2017/02/12

Wikipedia / time series / xts / zoo / glarma / tscount

After exploring my study population of Wikipedia deaths, I want to analyse the time series of monthly counts of notable deaths. This is not a random interest of mine, my PhD thesis was about monitoring time series of count, the application being weekly number of reported cases of various diseases.

Number of deaths reported over time

library("ggplot2")
library("viridis")
library("dplyr")
library("lubridate")
deaths <- readr::read_csv("data/deaths_with_demonyms.csv")
deaths %>%
  group_by(date) %>%
  summarize(n_deaths = n()) %>%
  ggplot(aes(x = date, xend = date,
             y = 0, yend = n_deaths)) +
  geom_segment() +
  xlab("Time (days)") + ylab("Number of reported deaths")

plot of chunk unnamed-chunk-1

I have two remarks about this figure:

There is an increase in the number of reported deaths over time, which is not surprising given the growth of Wikipedia.
There are three major peaks. They are due to the 2010 Haiti earthquake of the 12th of January; the 2010 Polish Air Force Tu-154 crash on the 10th of April of 2010; and the 2011 Lokomotiv Yaroslavl air disaster on the 7th of September 2011. In the following, I will remove the fatalities from these events.

Modeling the time series

When I think of modeling time series of count in R, I either think of surveillance, which was the implementational repository of my methodological developments as Michael would say; or of tscount, which was the package of my PhD writing buddy Tobias Liboschik (after meeting at a conference we exchanged feedback on our thesis chapters which was awesome). If you have an interest in prospectively detecting outbreaks and a time series with seasonality, like the time series of number of cases of Salmonella, then surveillance is the best choice. Now in the case of Wikipedia deaths, I felt more inclined towards using tscount. I had never properly used it apart from a comparison section in my thesis so it was also more exciting. So tscount it was!

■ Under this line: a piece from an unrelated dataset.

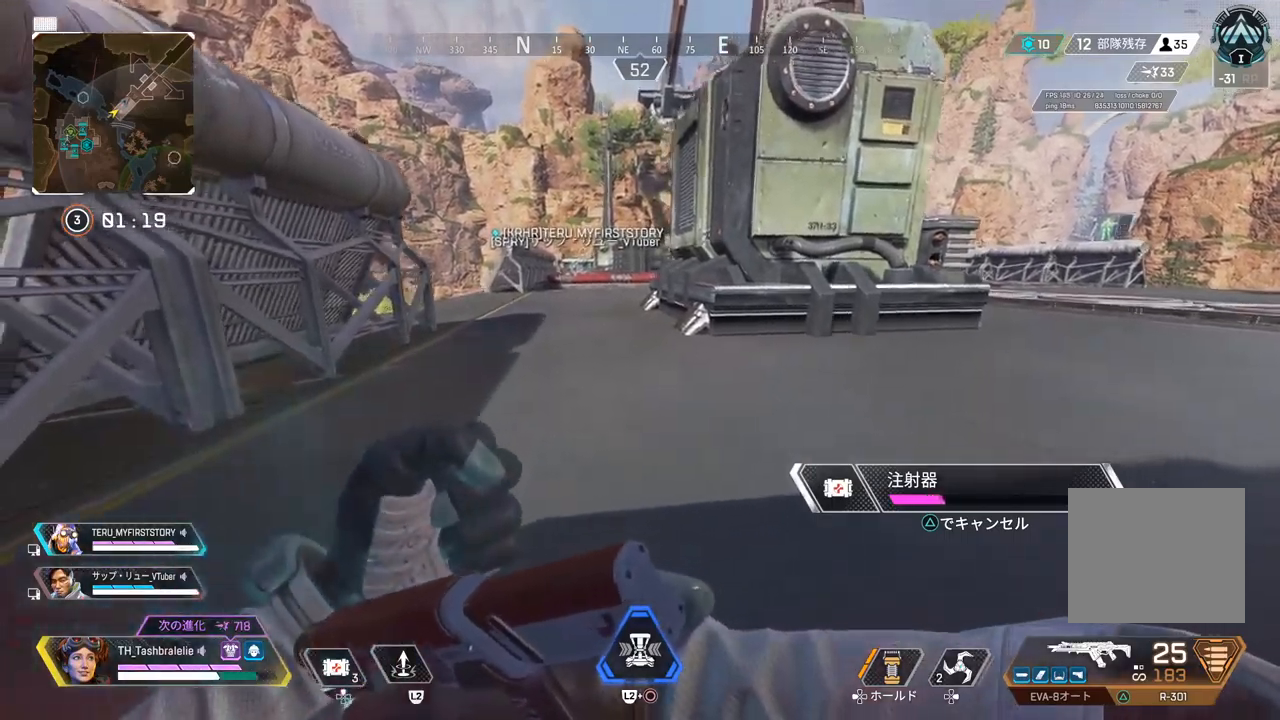
{"buttons": ["R2"], "left_stick": "up-right", "right_stick": "right", "events": [[67, "right_stick", "left"], [100, "left_stick", "up"], [267, "right_stick", "center"], [367, "left_stick", "up-right"], [433, "right_stick", "right"]]}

In tscount, you have tsglm models which take into account both the count nature of the data and its time series nature, i.e. you can treat auto-correlation. The vignette of tscount is a really great manuscript.

I’ll use the time series of monthly counts of deaths in the rest of the post.

library("tscount")
monthly_deaths <- deaths %>%
  group_by(wiki_link) %>%
  mutate(month = update(date, day = 1)) %>%
  ungroup() %>%
  group_by(month) %>%
  summarize(n = n()) 

haiti_earthquake <- update(ymd("2010-01-12"), day = 1)
aircrash1 <- update(ymd("2010-01-12"), day = 1)
aircrash2 <- update(ymd("2011-09-07"), day = 1)

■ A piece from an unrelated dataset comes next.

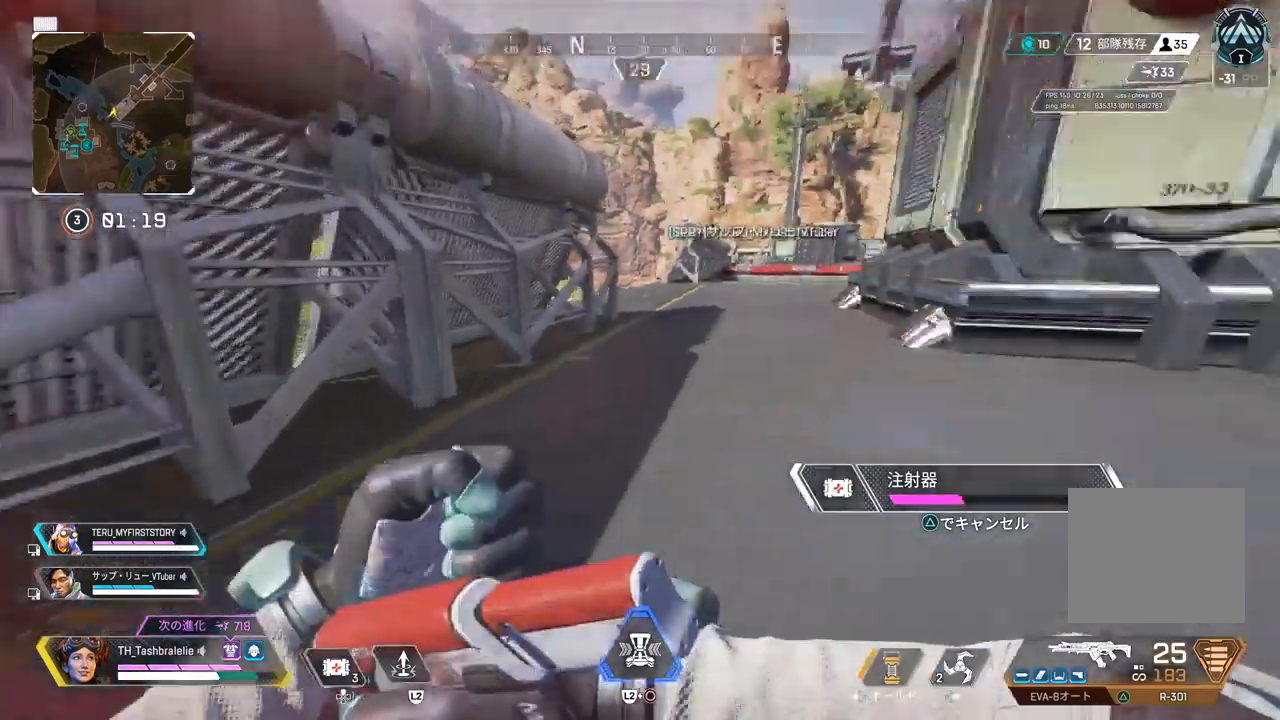
{"buttons": ["R2"], "left_stick": "up-right", "right_stick": "right", "events": []}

monthly_deaths <- mutate(monthly_deaths, n = ifelse(month == haiti_earthquake, n - 10, n))
monthly_deaths <- mutate(monthly_deaths, n = ifelse(month == aircrash1, n - 96, n))
monthly_deaths <- mutate(monthly_deaths, n = ifelse(month == aircrash2, n - 44, n))

ggplot(monthly_deaths) +
  geom_segment(aes(x = month, xend = month,
             y = 0, yend = n)) +
  ylab("Number of reported deaths") +
  xlab("Time (months)")

plot of chunk unnamed-chunk-3

We still see the upward trend, and I have a feeling we’re also dealing with overdispersion. First step before doing any modeling: getting a ts object. I hold off the last 12 months which are 2016 months.

ts_deaths <- xts::xts(monthly_deaths$n[1:144], monthly_deaths$month[1:144])

ts_deaths = ts(ts_deaths, freq=12, start=c(2004, 1))
plot(ts_deaths)

plot of chunk unnamed-chunk-4

Then I use a model with regression on the past observation, on the mean from one year ago, and with a temporal trend. I log-transform time because the regression model uses a log link and I don’t expect the time trend to be exponential on the response scale. I’ll fit a Poisson and a negative binomial models in order to compare them.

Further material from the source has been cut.